In a trial (MEDIASTrial) reported in the Journal of Clinical Oncology, Bousema et al found that immediate lung tumor resection after negative systematic endosonography was noninferior to confirmatory mediastinoscopy in the detection of unforeseen N2 disease in patients with non–small cell lung cancer (NSCLC).
Study Details
In the trial, 346 patients from sites in the Netherlands and Belgium with suspected resectable NSCLC and an indication for mediastinal staging after negative systematic endosonography were randomly assigned between July 2017 and October 2020 to undergo immediate tumor resection with lymph node dissection (n = 171) or mediastinoscopy followed by resection and lymph node dissection (n = 175).
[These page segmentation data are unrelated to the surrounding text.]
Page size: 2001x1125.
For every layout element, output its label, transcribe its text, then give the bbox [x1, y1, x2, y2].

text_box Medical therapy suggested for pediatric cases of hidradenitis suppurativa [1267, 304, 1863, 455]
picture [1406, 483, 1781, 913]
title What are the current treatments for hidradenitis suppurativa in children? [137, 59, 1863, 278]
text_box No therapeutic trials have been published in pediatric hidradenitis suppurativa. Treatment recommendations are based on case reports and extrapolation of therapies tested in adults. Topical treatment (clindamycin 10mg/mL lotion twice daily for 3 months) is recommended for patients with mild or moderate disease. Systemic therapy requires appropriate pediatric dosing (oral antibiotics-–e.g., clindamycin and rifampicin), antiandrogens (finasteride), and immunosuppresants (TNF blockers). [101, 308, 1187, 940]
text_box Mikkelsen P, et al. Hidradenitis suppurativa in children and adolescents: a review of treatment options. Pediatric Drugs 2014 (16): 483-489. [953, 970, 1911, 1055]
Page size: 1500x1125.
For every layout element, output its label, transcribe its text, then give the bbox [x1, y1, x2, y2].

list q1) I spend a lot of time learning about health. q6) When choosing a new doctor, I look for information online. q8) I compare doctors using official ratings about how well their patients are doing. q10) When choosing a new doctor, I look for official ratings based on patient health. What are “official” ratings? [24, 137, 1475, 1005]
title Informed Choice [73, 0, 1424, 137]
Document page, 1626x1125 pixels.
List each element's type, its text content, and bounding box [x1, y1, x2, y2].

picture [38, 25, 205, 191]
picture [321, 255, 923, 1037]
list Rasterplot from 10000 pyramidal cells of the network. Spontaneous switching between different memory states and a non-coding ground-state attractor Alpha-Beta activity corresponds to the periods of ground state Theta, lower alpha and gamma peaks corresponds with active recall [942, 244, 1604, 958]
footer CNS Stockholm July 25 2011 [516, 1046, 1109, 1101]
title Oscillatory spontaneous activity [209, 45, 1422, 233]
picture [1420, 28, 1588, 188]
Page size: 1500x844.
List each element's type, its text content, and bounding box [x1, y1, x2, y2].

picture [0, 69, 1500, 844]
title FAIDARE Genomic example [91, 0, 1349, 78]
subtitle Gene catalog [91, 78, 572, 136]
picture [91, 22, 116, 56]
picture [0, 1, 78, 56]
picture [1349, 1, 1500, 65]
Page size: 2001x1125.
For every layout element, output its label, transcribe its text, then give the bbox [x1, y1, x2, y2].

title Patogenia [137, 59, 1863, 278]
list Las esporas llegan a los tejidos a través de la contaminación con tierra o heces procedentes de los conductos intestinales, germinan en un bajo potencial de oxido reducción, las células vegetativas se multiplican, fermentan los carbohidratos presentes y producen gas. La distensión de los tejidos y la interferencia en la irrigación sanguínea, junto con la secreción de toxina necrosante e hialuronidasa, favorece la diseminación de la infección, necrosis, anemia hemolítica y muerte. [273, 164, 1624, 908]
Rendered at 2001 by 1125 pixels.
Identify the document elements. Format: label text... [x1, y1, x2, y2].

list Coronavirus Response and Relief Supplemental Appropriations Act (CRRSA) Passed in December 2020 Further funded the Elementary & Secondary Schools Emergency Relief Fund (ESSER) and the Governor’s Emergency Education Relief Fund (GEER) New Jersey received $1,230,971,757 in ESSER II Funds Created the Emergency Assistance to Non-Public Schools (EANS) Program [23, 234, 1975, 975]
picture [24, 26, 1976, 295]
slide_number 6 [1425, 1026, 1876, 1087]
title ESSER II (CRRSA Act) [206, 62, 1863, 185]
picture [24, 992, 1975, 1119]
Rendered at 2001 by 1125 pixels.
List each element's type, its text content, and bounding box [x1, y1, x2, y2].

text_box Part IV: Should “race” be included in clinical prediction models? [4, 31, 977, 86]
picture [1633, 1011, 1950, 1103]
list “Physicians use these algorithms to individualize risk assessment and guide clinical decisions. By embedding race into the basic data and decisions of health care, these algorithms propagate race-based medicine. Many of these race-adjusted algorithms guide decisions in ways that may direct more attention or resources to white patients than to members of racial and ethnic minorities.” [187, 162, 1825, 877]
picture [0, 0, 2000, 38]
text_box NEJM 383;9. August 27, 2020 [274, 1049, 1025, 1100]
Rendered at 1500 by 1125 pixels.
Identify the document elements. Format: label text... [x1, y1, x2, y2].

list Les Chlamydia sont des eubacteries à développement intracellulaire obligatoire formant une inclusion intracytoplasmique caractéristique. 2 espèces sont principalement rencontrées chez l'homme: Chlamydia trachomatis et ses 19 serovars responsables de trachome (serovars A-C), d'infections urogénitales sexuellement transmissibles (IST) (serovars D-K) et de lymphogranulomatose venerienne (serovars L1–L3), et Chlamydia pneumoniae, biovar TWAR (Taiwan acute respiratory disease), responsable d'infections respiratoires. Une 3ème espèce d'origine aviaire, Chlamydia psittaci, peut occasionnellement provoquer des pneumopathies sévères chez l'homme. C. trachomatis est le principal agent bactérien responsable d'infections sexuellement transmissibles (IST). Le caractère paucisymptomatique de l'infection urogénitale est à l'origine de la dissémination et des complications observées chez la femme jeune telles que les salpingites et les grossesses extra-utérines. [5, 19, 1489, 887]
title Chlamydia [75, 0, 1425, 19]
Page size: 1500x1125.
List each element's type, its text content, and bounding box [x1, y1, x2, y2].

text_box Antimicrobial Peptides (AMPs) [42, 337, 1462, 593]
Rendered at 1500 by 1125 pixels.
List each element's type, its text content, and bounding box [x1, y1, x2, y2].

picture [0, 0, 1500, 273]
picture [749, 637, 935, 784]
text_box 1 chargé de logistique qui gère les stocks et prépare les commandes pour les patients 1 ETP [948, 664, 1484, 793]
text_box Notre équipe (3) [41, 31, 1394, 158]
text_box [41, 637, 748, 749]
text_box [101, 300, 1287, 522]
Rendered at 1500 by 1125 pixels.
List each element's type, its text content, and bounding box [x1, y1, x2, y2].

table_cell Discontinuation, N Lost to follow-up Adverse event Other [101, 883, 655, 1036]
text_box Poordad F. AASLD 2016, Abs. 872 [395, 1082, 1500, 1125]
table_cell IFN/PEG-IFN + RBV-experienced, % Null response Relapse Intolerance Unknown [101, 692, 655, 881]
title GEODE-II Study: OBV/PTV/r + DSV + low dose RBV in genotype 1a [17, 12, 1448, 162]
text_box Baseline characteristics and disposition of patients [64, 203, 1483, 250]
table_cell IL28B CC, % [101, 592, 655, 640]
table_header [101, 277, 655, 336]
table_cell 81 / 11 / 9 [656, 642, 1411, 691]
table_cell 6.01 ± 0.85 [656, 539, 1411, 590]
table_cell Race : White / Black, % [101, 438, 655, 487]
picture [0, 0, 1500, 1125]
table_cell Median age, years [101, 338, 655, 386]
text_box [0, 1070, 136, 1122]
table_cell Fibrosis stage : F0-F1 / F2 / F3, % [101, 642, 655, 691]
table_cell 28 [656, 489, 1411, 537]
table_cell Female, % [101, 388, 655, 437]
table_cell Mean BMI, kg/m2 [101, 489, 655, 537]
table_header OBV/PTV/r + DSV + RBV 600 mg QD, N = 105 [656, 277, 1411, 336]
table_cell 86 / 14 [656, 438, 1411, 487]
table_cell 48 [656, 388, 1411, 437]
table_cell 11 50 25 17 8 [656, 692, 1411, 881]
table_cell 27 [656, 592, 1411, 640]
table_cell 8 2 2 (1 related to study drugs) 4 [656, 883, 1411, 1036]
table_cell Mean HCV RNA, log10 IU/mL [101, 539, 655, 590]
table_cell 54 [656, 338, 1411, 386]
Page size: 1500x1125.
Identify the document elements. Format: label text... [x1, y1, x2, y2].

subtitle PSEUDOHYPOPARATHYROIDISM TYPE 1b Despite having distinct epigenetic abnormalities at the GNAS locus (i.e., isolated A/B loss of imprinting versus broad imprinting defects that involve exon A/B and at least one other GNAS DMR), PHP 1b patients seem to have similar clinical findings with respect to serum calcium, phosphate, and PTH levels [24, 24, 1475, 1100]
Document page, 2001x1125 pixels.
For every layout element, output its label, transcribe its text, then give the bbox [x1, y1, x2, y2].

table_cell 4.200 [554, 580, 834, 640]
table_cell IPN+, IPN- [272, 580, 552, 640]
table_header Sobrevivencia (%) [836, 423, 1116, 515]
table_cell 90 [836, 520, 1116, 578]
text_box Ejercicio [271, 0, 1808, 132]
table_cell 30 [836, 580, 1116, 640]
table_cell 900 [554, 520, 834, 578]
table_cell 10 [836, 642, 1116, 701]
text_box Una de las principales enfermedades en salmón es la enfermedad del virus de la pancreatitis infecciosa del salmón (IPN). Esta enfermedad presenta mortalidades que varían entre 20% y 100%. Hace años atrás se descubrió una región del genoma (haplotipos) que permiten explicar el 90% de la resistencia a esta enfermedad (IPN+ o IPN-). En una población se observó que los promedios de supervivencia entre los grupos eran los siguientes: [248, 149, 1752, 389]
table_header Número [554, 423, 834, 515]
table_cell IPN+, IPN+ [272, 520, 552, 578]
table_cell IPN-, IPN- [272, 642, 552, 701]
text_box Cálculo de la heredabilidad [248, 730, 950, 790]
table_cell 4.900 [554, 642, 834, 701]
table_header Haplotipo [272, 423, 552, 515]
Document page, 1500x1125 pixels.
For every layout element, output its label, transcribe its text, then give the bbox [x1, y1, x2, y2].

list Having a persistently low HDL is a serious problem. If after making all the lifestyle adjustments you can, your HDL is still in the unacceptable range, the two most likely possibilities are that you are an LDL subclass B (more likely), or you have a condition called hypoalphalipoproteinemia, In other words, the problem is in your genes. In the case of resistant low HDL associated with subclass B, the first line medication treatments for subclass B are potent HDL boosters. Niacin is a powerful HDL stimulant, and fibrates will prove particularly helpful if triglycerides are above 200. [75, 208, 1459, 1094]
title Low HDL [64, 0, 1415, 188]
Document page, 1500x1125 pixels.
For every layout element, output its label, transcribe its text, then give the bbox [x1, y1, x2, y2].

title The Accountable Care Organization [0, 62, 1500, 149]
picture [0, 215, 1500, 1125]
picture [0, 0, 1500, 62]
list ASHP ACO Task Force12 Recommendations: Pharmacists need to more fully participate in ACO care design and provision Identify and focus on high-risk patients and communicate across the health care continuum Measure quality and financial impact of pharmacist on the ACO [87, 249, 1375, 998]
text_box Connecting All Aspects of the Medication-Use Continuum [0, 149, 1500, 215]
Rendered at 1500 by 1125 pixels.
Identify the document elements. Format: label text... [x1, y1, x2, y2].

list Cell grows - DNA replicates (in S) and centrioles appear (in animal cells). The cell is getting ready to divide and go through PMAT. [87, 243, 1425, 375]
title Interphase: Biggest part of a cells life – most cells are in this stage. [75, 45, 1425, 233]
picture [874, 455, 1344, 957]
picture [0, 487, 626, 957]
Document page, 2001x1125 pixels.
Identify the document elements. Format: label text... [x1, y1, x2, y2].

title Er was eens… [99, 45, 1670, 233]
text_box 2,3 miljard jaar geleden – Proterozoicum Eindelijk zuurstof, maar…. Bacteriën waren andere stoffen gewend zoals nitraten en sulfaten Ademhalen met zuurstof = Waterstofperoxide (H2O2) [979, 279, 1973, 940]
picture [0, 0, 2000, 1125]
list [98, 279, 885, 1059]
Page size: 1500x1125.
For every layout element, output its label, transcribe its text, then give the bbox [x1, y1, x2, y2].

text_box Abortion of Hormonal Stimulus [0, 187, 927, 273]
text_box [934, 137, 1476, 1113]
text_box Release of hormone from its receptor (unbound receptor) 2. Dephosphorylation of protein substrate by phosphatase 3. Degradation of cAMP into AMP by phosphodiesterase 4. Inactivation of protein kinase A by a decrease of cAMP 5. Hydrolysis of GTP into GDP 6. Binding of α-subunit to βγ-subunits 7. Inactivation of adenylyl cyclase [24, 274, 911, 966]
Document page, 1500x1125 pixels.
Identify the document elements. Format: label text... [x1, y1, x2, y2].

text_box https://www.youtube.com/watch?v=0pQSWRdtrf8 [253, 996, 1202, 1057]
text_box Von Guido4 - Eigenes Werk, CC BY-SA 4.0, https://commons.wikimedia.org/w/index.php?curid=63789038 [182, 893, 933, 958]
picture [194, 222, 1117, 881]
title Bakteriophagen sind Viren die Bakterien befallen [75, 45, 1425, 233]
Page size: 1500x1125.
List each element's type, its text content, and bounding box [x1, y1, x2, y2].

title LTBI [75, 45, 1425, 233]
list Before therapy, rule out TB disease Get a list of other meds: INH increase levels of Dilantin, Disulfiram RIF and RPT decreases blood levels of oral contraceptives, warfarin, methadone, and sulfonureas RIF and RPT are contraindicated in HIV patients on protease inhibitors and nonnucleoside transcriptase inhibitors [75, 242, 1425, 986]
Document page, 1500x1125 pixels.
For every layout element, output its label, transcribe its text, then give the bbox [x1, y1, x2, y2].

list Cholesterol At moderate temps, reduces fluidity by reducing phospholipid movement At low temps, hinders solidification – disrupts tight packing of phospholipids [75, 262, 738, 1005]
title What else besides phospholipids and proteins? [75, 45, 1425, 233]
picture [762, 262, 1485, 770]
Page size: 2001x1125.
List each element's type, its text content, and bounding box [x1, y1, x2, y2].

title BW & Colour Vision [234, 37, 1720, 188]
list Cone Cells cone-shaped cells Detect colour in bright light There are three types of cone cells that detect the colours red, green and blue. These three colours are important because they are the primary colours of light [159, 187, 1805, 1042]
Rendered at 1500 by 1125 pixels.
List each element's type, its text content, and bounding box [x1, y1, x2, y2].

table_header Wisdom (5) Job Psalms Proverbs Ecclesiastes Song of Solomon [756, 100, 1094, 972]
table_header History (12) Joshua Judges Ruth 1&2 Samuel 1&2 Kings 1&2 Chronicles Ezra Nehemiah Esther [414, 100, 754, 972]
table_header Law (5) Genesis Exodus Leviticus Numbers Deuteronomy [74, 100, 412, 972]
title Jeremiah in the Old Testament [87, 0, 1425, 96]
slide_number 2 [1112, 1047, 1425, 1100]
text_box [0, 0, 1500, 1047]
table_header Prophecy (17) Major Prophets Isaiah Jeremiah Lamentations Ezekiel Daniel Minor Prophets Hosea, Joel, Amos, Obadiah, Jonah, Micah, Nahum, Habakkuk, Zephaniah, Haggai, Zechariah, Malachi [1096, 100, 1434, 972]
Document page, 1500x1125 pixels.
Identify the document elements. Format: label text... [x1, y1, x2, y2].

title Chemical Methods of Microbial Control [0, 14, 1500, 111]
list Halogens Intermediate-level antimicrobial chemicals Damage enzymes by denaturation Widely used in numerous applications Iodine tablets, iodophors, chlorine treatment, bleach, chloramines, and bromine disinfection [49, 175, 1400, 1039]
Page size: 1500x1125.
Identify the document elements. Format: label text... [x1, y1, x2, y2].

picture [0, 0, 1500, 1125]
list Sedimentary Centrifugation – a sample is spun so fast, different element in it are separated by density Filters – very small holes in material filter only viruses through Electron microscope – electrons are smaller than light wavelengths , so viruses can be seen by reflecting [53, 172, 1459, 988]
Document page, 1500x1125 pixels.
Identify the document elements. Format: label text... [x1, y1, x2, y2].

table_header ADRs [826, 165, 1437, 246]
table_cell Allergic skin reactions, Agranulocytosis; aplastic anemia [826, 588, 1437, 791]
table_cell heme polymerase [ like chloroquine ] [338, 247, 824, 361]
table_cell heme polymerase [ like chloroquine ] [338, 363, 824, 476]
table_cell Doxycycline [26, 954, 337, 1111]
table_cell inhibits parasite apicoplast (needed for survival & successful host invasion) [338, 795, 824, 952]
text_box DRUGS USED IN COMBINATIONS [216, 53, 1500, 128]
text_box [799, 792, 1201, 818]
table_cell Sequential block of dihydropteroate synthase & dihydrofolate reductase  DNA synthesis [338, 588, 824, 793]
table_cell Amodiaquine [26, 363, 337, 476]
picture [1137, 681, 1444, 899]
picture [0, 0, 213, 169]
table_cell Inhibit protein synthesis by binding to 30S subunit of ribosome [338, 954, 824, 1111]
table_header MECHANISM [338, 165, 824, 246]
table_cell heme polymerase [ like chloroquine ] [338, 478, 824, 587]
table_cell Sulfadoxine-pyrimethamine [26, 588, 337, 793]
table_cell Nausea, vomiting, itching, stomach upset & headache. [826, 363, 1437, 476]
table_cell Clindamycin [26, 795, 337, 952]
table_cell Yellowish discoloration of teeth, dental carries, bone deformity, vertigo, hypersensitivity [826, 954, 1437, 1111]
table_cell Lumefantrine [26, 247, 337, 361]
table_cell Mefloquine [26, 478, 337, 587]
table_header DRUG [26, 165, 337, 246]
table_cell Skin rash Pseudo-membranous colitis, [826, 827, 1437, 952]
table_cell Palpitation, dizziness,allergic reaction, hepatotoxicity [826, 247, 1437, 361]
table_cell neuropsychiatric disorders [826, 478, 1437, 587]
The primary outcome measure was presence of unforeseen N2 disease in the immediate resection group vs the confirmatory mediastinoscopy group, with a noninferiority margin of 8% for the difference in upper limits of the 95% confidence intervals (CIs; P for noninferiority = .0250).
Key Findings
The study found that mediastinoscopy detected metastases in 14 (8.0%, 95% confidence interval [CI] = 4.8%–13.0%) of 175 patients.
In intention-to-treat analysis, unforeseen N2 disease was found in 15 (8.8%, 95% CI = 5.4%–14.0%) of 171 patients in the immediate resection group vs 12 (7.7%, 95% CI = 4.5%–13.0%) of 155 in the mediastinoscopy group (difference = 1.03%; difference in upper limit of 95% CI = 7.2%; P for noninferiority = .0144).
In per-protocol analysis, unforeseen N2 disease was found in 15 (9.0%, 95% CI = 5.6%–14.4%) of 166 patients in the immediate resection group vs 11 (8.2%, 95% CI = 4.7–14.1) of 134 patients in the mediastinoscopy group (difference = 0.83%; difference in upper limit of 95% CI = 7.3%; P for noninferiority = .0157).
Major morbidity or 30-day mortality occurred in 12.9% of the immediate resection group vs 15.4% of the mediastinoscopy group (P = .4940).
The investigators concluded: “On the basis of our chosen noninferiority margin in the rate of unforeseen N2, confirmatory mediastinoscopy after negative systematic endosonography can be omitted in patients with resectable NSCLC and an indication for mediastinal staging.”
Frank J.C. van den Broek, MD, PhD, Department of Surgery, Máxima MC, Veldhoven, the Netherlands, is the corresponding author for the Journal of Clinical Oncology article.
Disclosure: The trial was funded by The Netherlands Organisation for Health Research and Development and Dutch Cancer Society. For full disclosures of the study authors, visit ascopubs.org.